The hospital is in the village. I
walked. I didn’t want to see Dada right away. .There are things you should not
think about. Even when I was little I heard the ma and da talking about how the
Dada had brought disgrace to us all. We were the disgrace of our kampong. I can
remember my face around the door. My father told me that Dada was a bad man and
that I was not to talk of him. I nodded.
Poor
old Dada had gone back ‘home’. My father once told me that he had a ‘Chinese
character with a Dayak soul and that is not good for Malaysia’.

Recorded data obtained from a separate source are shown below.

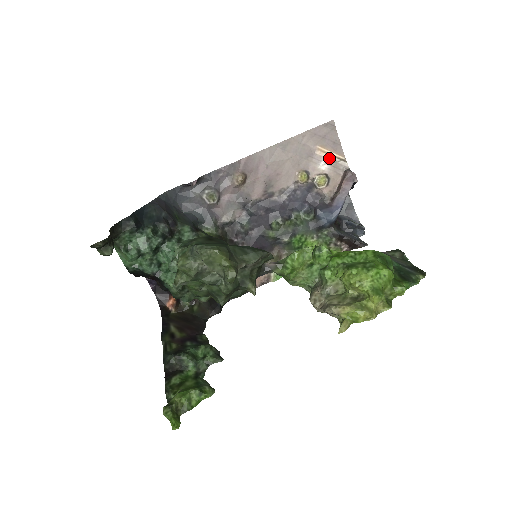
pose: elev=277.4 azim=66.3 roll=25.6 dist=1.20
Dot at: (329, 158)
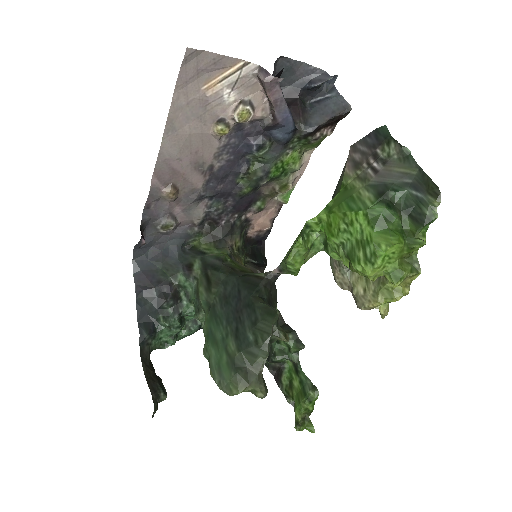
Dot at: (227, 84)
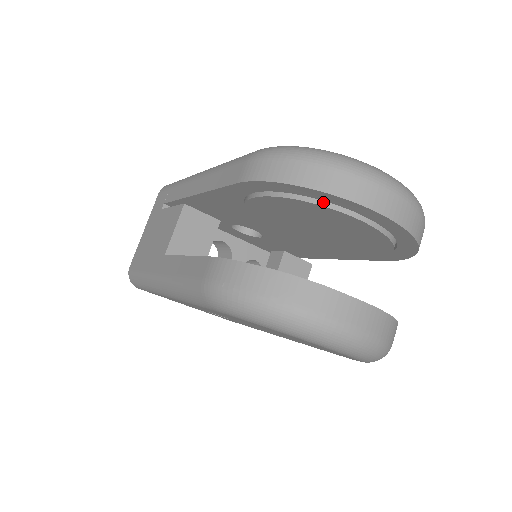
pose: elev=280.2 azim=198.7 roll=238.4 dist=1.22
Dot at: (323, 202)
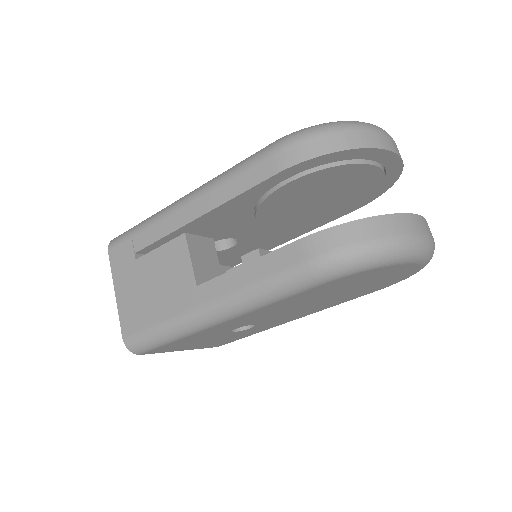
Dot at: (352, 161)
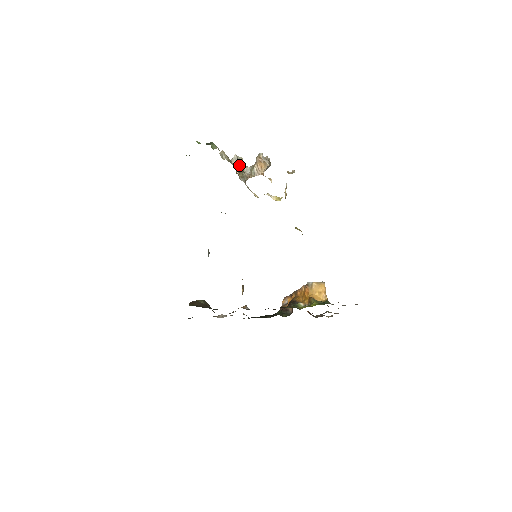
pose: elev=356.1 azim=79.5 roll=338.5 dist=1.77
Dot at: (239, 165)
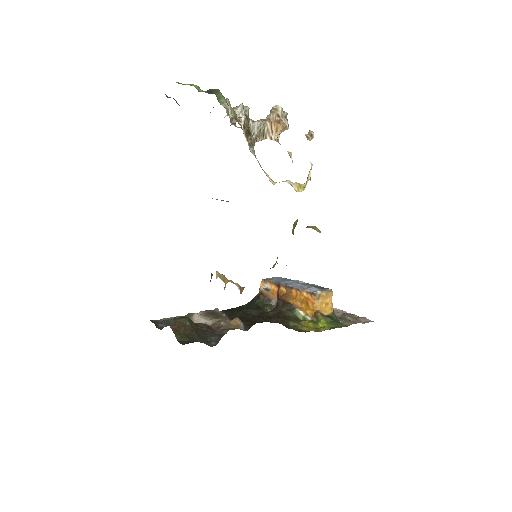
Dot at: (246, 122)
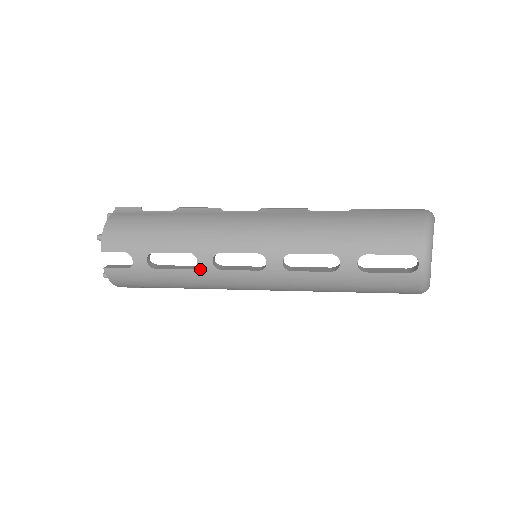
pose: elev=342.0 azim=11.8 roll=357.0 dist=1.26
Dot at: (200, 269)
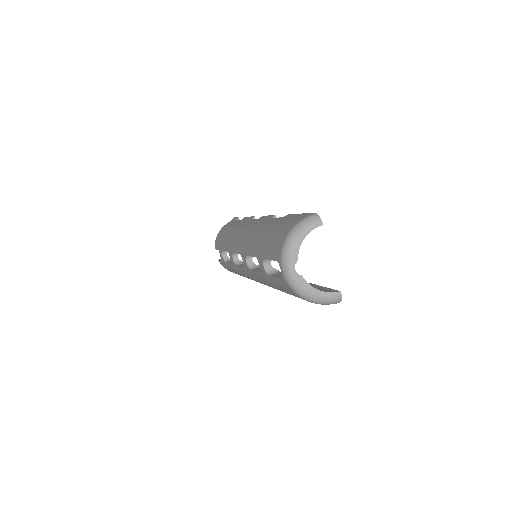
Dot at: (233, 264)
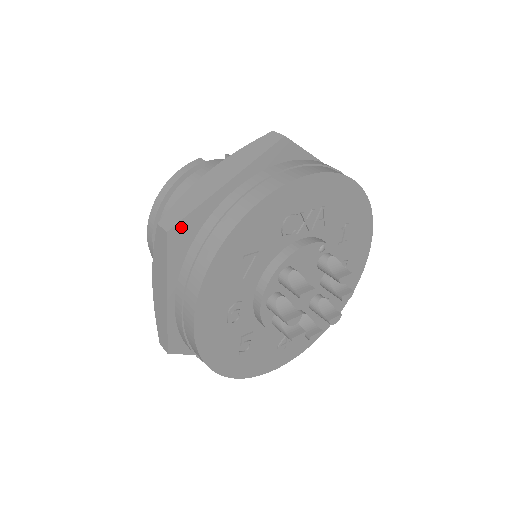
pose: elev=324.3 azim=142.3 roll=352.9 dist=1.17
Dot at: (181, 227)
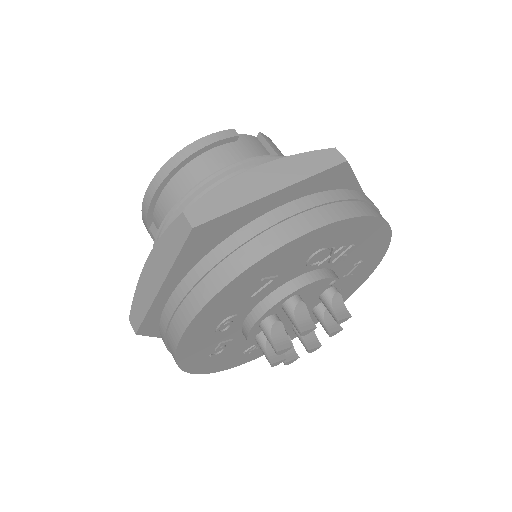
Dot at: (208, 226)
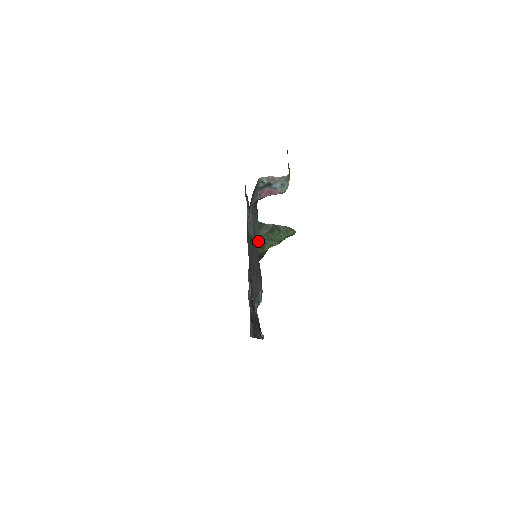
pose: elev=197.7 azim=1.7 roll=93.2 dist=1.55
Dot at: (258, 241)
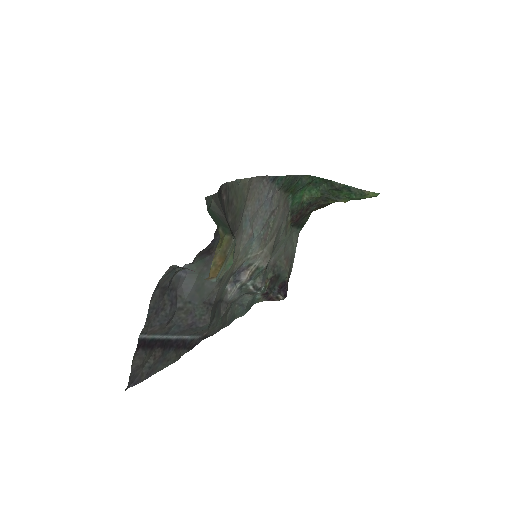
Dot at: (214, 282)
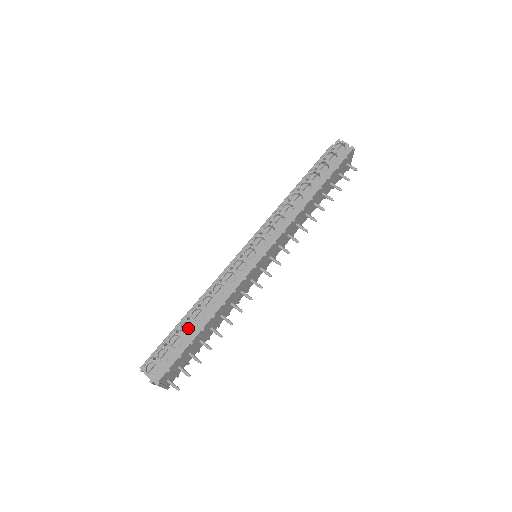
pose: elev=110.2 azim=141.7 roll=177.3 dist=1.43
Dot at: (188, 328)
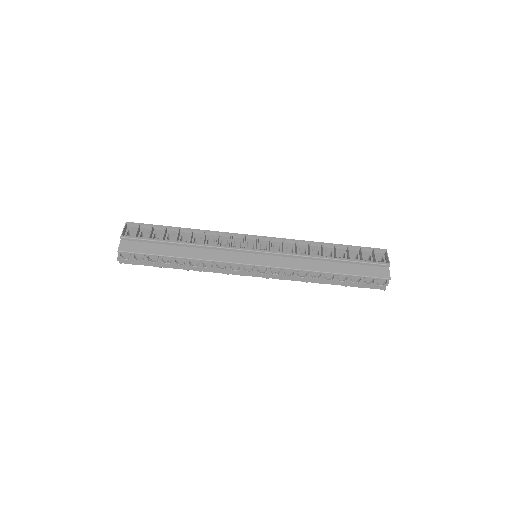
Dot at: occluded
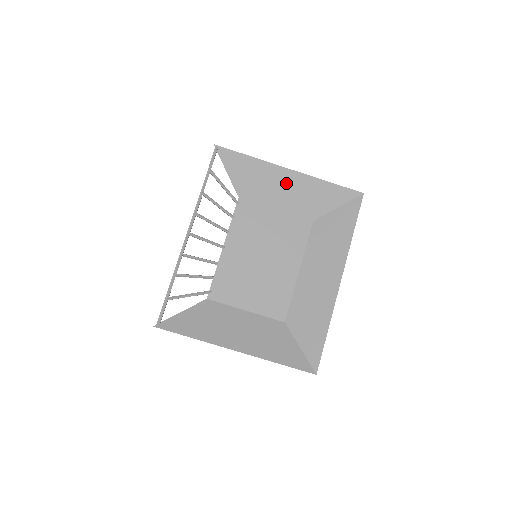
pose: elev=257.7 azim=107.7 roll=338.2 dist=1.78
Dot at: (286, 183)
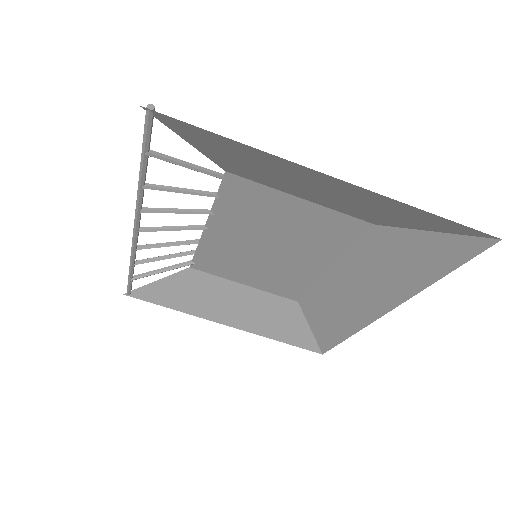
Dot at: (324, 186)
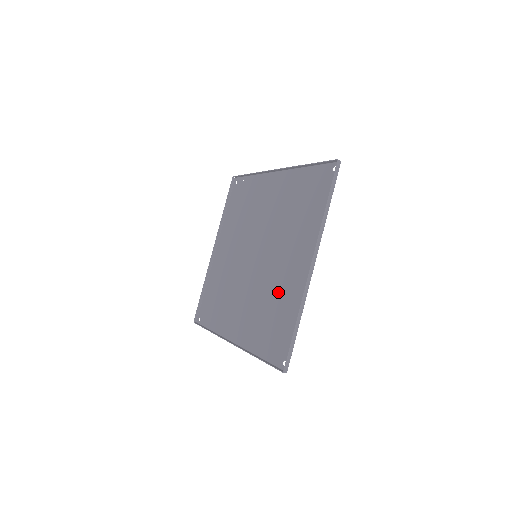
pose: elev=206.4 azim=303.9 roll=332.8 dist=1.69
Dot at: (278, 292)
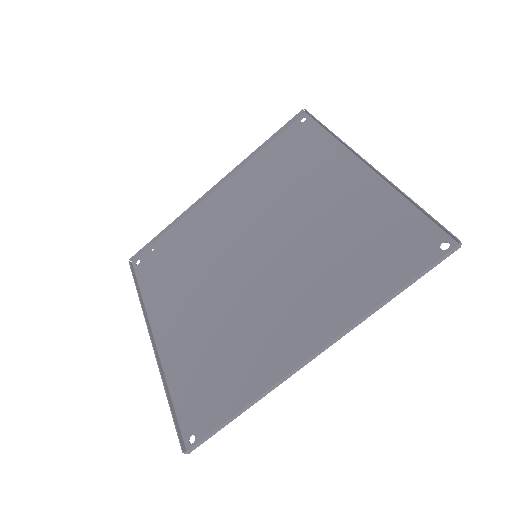
Dot at: (340, 228)
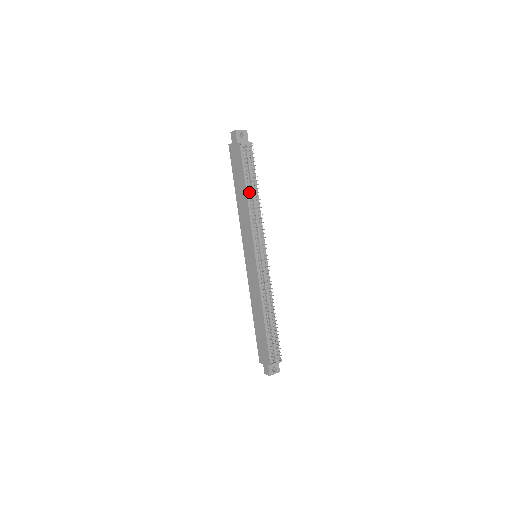
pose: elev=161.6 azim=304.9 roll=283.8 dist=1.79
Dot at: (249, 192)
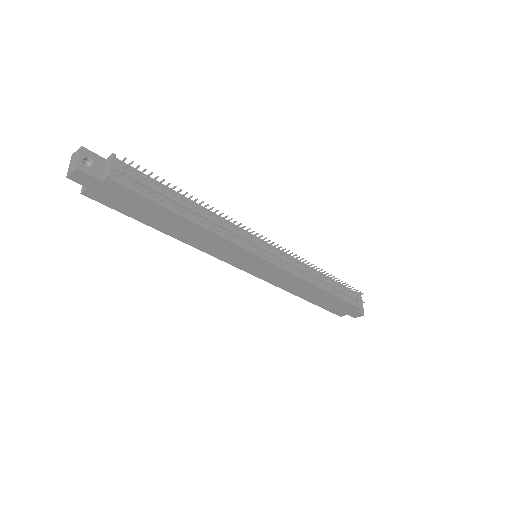
Dot at: (187, 214)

‘Why can’t we talk about him’ I asked
my ma.
My da must have heard. She might have
told him. She swore she didn’t. My old man instructed me to go upstairs and lay
on my bed. He followed me. He took off his rattan belt and that is where
another episode in my life began.
The care nurse informed me I had to meet the doctor first. He was
busy. I had to wait a while. The nurse talked the whole time. She was
Indonesian. Then I saw the director.
He showed me into his office. He had
the Chinese doctor with him. He was a short elderly man, who wore the legion of
Independence pinned to his jacket. The director looked at me closely with his
pale blue eyes, I thought he looked at me a little strangely. Then he shook my
hand. He held onto it for so long that I didn’t quite know how to pull it away.
He looked at some papers, and then said: “Your Grandfather came to us some time
ago. You were the only one who would support him financially then.”
I thought he was reproaching me for
something and I started to explain about my Ma and Da. But he stopped me.